### Dataset entries
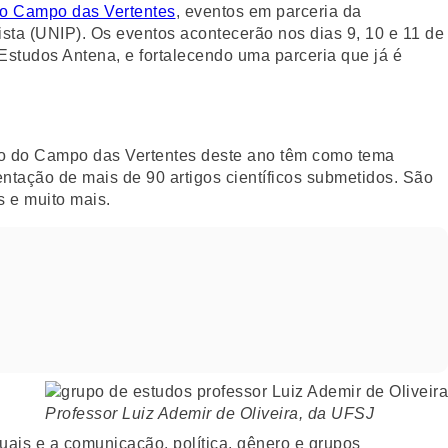
o Campo das Vertentes
, eventos em parceria da
sta (UNIP). Os eventos acontecerão nos dias 9, 10 e 11 de
studos Antena, e fortalecendo uma parceria que já é
o do Campo das Vertentes deste ano têm como tema
entação de mais de 90 artigos científicos submetidos. São
s e muito mais.
Professor Luiz Ademir de Oliveira, da UFSJ
uais e a comunicação, política, gênero e grupos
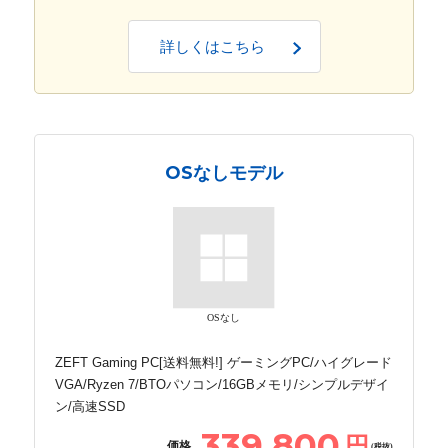
詳しくはこちら
OSなしモデル
OSなし
ZEFT Gaming PC[送料無料!] ゲーミングPC/ハイグレード
VGA/Ryzen 7/BTOパソコン/16GBメモリ/シンプルデザイ
ン/高速SSD
339,800
円
価格
(税抜)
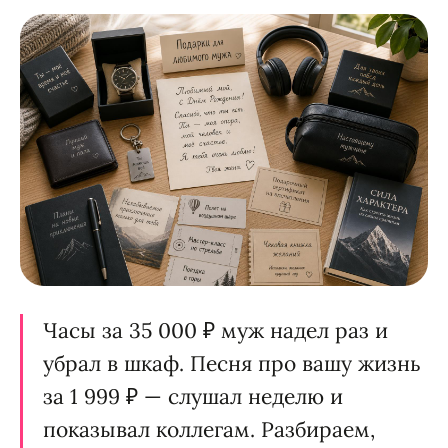
Часы за 35 000 ₽ муж надел раз и
убрал в шкаф. Песня про вашу жизнь
за 1 999 ₽ — слушал неделю и
показывал коллегам. Разбираем,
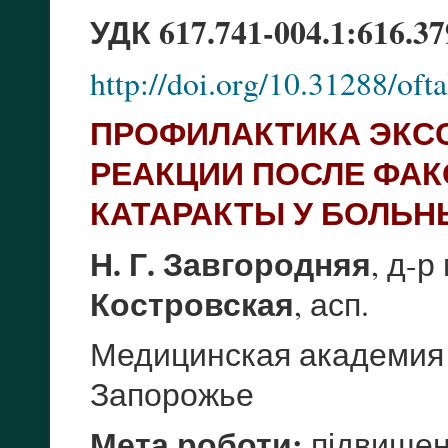
УДК 617.741-004.1:616.37
http://doi.org/10.31288/of
ПРОФИЛАКТИКА ЭКС
РЕАКЦИИ ПОСЛЕ ФА
КАТАРАКТЫ У БОЛЬ
Н. Г. Завгородняя
, д-р
Костровская
, асп.
Медицинская академия
Запорожье
Мета роботи:
підвищенн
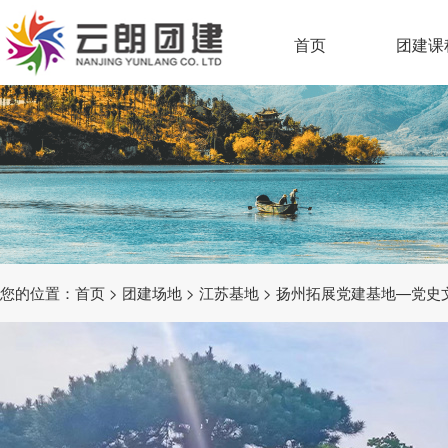
首页
团建课
您的位置：
首页
>
团建场地
>
江苏基地
> 扬州拓展党建基地—党史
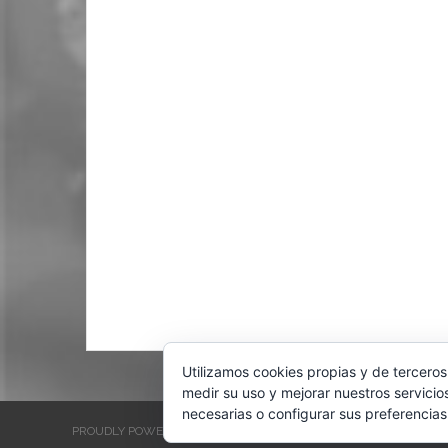
Utilizamos cookies propias y de terceros
medir su uso y mejorar nuestros servicio
necesarias o configurar sus preferencias
PROUDLY POWERED BY WORDPRESS
THEME: EVENTBRITE SINGL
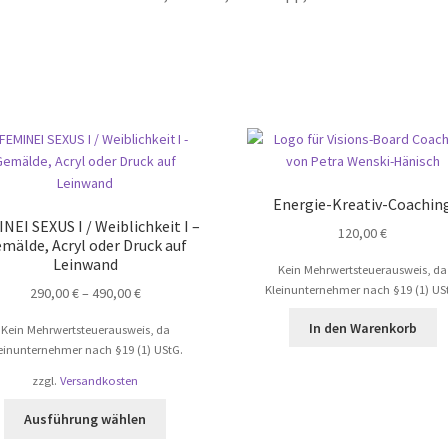
Energie-Kreativ-Coachin
NEI SEXUS I / Weiblichkeit I –
120,00
€
mälde, Acryl oder Druck auf
Leinwand
Kein Mehrwertsteuerausweis, da
Kleinunternehmer nach §19 (1) US
290,00
€
–
490,00
€
In den Warenkorb
Kein Mehrwertsteuerausweis, da
einunternehmer nach §19 (1) UStG.
zzgl.
Versandkosten
Dieses
Ausführung wählen
Produkt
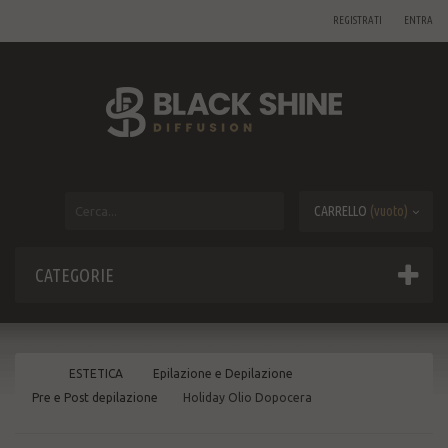
REGISTRATI
ENTRA
CARRELLO
(vuoto)
CATEGORIE
ESTETICA
Epilazione e Depilazione
Pre e Post depilazione
Holiday Olio Dopocera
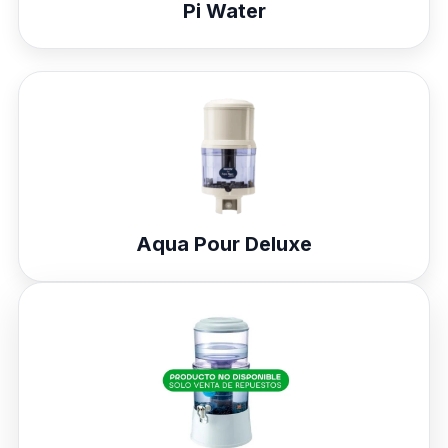
Pi Water
Aqua Pour Deluxe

### Directive
Copy out every line from the one containing "Utilizamos cookies propias y de terceros" down to the one containing "THEME: EVENTBRITE SINGL", including both of those lines.

### Response below
Utilizamos cookies propias y de terceros
medir su uso y mejorar nuestros servicio
necesarias o configurar sus preferencias
PROUDLY POWERED BY WORDPRESS
THEME: EVENTBRITE SINGL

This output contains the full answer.